Good morning, good morning, how are you today?

The Lord bless you and keep you throughout the day.

We love you, we love you, we love you, Kari (or Laura).

Aaron’s mom and dad had thought our song was cute and adopted it as a way to bless their son in the mornings. Ever since he was tiny, they had been singing, “We love you, we love you, we love you, Aaron.”

But now Aaron couldn’t hear that good-morning song or blessing. So they immediately set out to learn the words in sign language. That way, as Aaron grew older, he wouldn’t miss a day of them sharing that he was special and valuable to them, that God had a special future for him, and that his parents would always be committed to him.
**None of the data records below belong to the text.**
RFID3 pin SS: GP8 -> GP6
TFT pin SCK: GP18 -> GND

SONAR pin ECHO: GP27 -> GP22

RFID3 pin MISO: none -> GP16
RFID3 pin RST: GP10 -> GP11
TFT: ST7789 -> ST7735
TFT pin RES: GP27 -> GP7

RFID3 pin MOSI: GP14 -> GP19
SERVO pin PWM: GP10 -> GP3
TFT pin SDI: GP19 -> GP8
I think of all the children I have met whose parents never bothered to say “I love you” even once to them, who never told them anything about their future except words like, “Don’t take algebra. That’s for the smart kids.” Parents who would never take the time to write a blessing letter, no matter how much it could mean to their child.

And then I hear stories like Aaron’s — stories about parents who are going to give the Blessing to their child no matter the challenge. And that’s our blessing for you: that you keep the Blessing going. That one million parents like Aaron’s will step up to the plate and hit it out of the park by passing on the Blessing to their own child… and many others.

And may a million more lives be changed in the process.